I have a tremendous problem. Our little Louis is almost 19 months old now and has CF.

My partner’s family does not want to have anything to do with the disease, dismiss everything and think that if they only see him every three months they do not have to pay attention to anything (we live in the same street).

My partner’s grandmother has diabetes, can hardly walk and has recently been admitted to three different hospitals including a lung clinic due to acute disturbed functions.

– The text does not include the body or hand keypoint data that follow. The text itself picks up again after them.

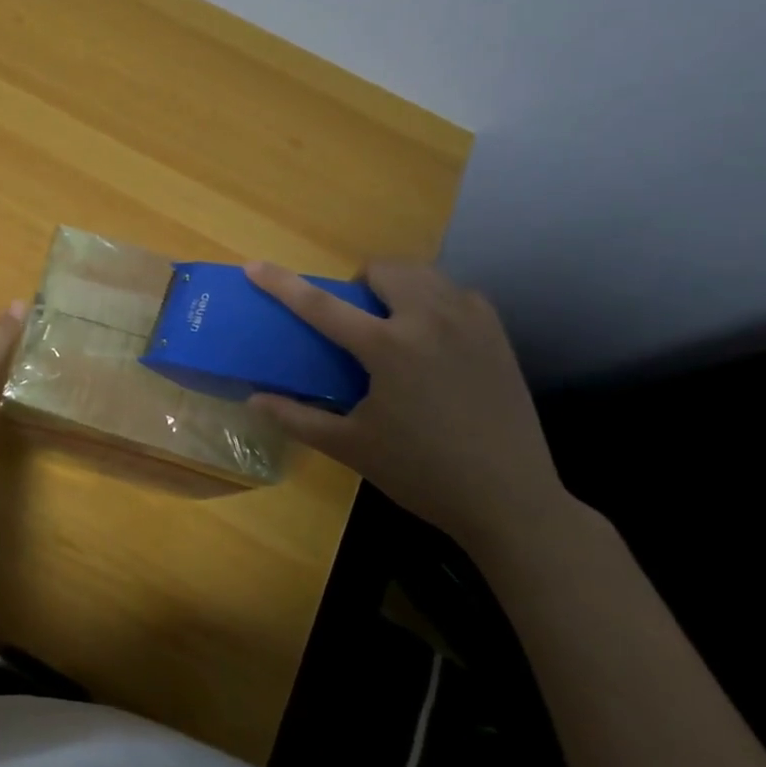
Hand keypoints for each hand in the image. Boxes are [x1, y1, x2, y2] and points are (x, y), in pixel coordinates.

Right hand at [246, 262, 570, 557]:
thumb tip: (254, 400)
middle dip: (360, 282)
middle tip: (356, 319)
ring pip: (423, 274)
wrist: (511, 501)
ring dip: (398, 287)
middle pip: (384, 269)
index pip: (321, 305)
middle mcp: (429, 321)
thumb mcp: (351, 448)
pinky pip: (456, 293)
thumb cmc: (422, 474)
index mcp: (388, 348)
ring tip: (394, 324)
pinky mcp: (497, 334)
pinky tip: (432, 338)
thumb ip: (298, 418)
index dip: (283, 284)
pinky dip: (434, 301)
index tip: (254, 266)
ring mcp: (469, 323)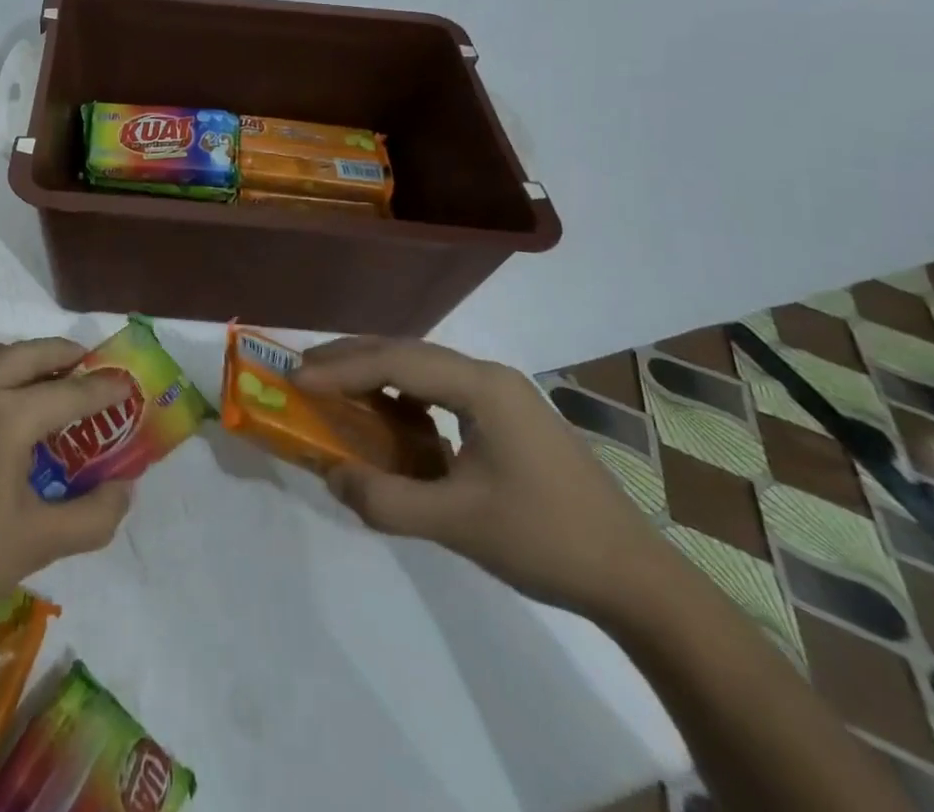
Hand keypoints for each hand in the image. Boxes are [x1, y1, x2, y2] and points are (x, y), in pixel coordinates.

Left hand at [0, 338, 134, 642]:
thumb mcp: (38, 543)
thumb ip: (94, 516)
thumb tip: (126, 487)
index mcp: (9, 415)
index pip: (72, 391)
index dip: (106, 389)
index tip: (129, 385)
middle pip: (34, 352)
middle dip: (68, 356)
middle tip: (93, 371)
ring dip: (28, 355)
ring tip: (48, 380)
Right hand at [295, 338, 675, 620]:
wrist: (638, 581)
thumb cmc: (547, 541)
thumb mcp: (458, 524)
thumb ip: (386, 500)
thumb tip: (329, 475)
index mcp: (482, 386)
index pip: (396, 362)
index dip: (341, 368)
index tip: (295, 380)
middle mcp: (489, 376)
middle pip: (406, 352)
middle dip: (350, 360)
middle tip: (302, 372)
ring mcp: (502, 396)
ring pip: (422, 369)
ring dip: (375, 375)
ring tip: (332, 388)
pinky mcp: (507, 419)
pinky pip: (440, 392)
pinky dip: (402, 398)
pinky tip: (388, 419)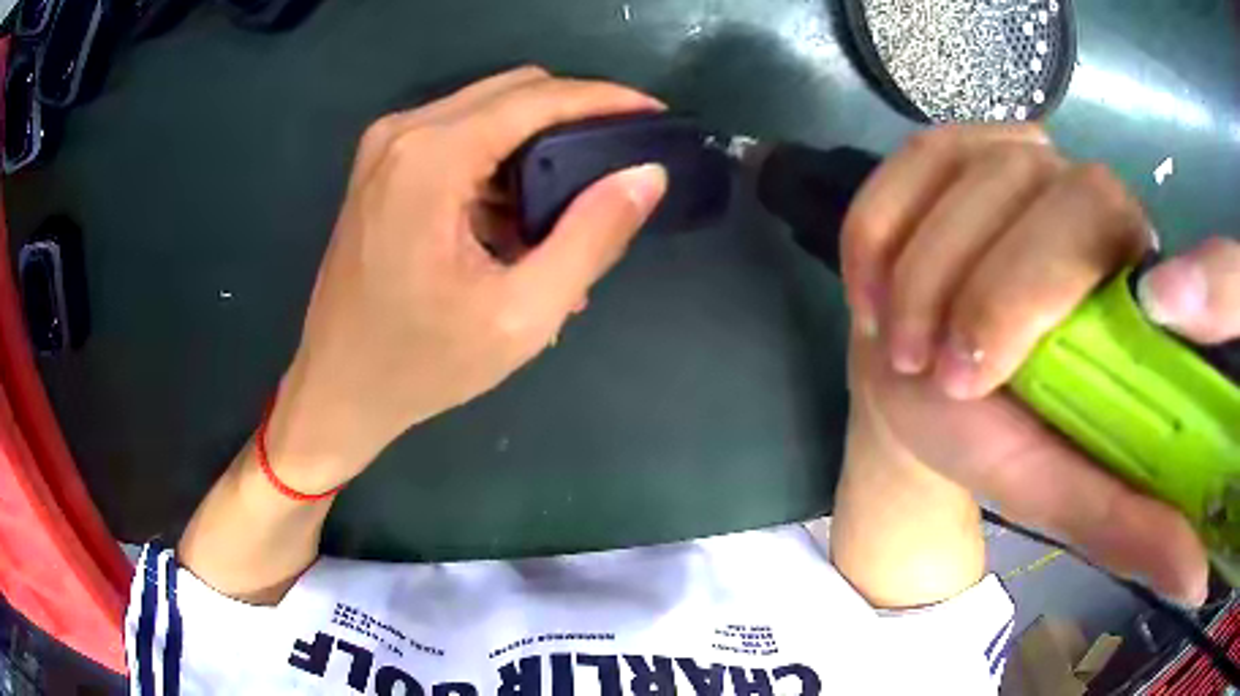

I am terrified now that she might have MRSA, and I do not know what to do. We avoid any contact completely now, of course. How could we find out whether grandma has such a germ? What are we supposed to do now? Please answer me honestly; we are done with this family anyway, but how long does such a germ live?

Dear questioner,

your concern is not entirely unwarranted, since particularly diabetics run a higher risk of staphylococcus colonization and infection. Both the regularly-sensitive staphylococcus aureus stems and the methicillin-resistant staphylococcus aureus (short: MRSA) belong to the staphylococcae. Since your son’s grandmother has been treated in several hospitals, there is an even higher risk of MRSA colonization or infection. MRSA colonization can vary in duration and is hard to predict. Also, it does not necessarily show and most of the colonized people do not even realize that they are MRSA carriers. At home, no special precautions to avoid contact have to be taken if the other household members are healthy. For your son with CF, colonization with MRSA would indeed have consequences. Even though is has not been shown conclusively whether MRSA affects a patient’s lung function, there is a particular set of hygiene guidelines that has to be followed in case MRSA has been shown in a patient. Some of these guidelines are rather complicated to follow.

To make sure your son’s grandmother has not been colonized, her doctor could take nasal and throat swabs to prove or rule out MRSA.